[Data entries]
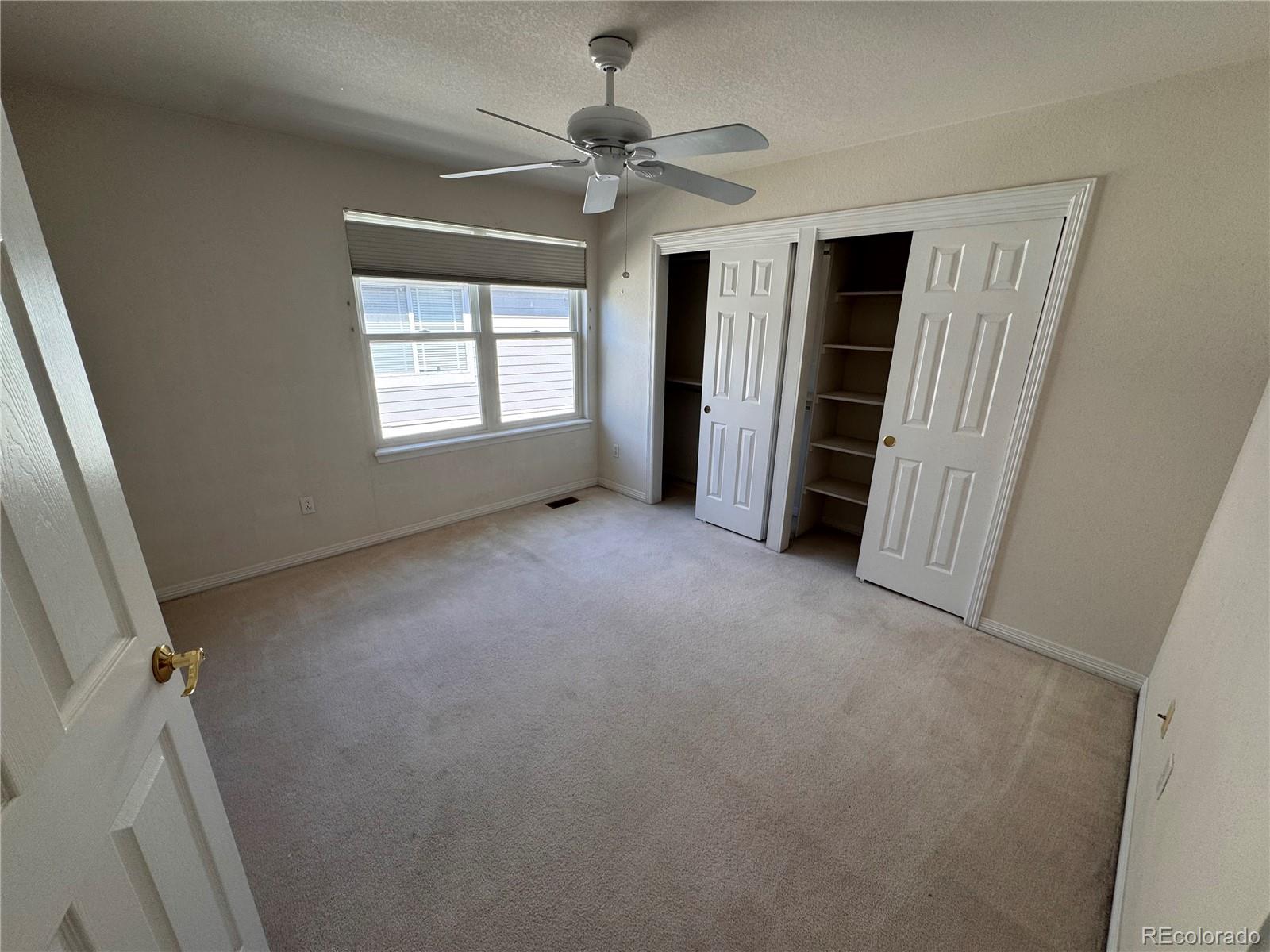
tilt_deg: -18.3
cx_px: 635
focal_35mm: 14
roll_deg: -1.6
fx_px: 514
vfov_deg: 85.7
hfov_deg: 102.1
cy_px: 476
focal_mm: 2.22
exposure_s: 1/120
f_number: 2.2
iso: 64
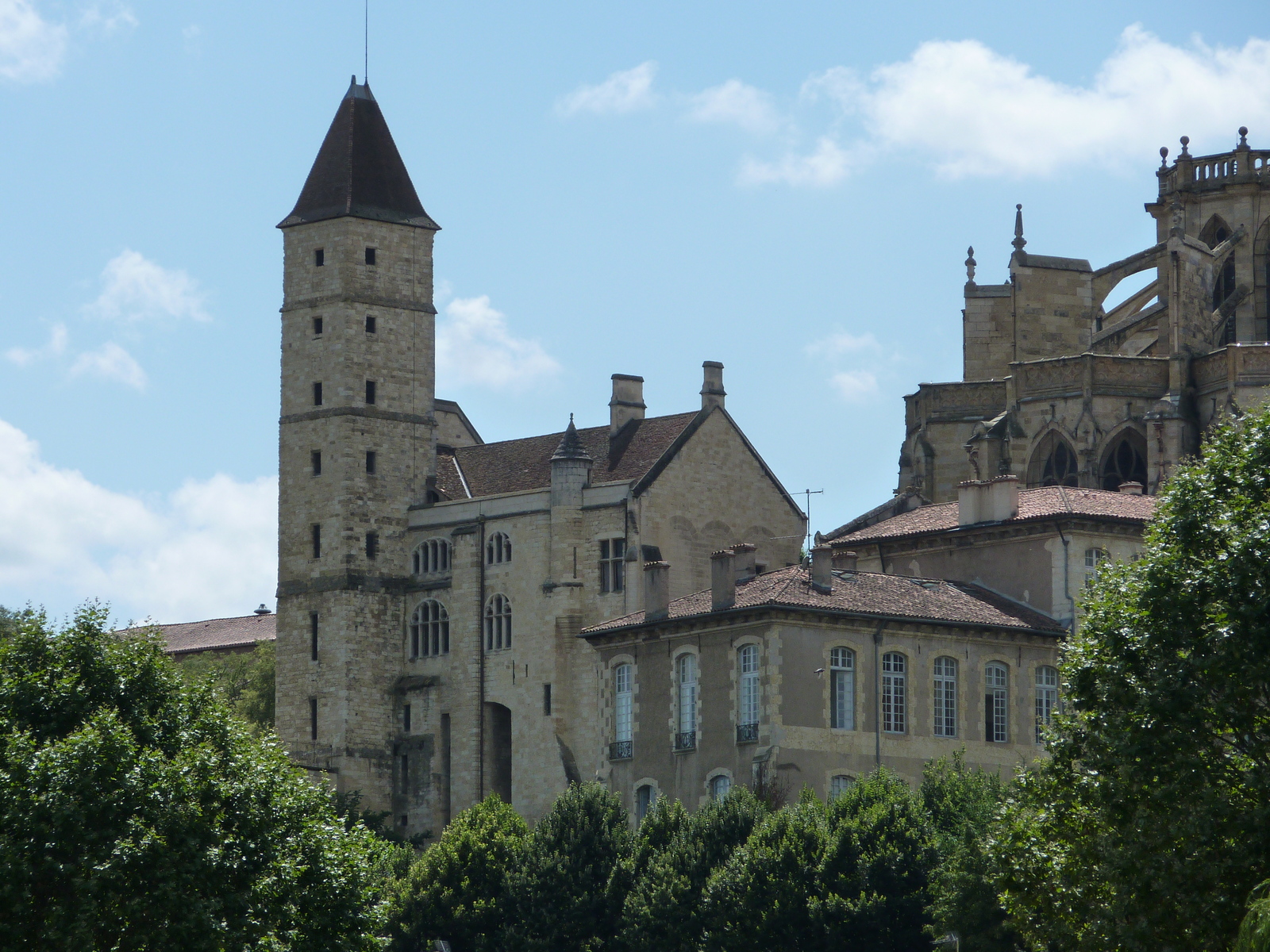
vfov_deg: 7.6
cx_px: 635
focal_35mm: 196
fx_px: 7191
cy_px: 476
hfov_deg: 10.1
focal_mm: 32.1
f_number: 5.6
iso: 125
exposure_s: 1/640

▶ Instructions to follow:
Write out again, exactly, each line from the one containing "exposure_s: 1/120" through the last line of the entries, and omit every picture.

▶ Worked solution:
exposure_s: 1/120
f_number: 2.2
iso: 64
vfov_deg: 7.6
cx_px: 635
focal_35mm: 196
fx_px: 7191
cy_px: 476
hfov_deg: 10.1
focal_mm: 32.1
f_number: 5.6
iso: 125
exposure_s: 1/640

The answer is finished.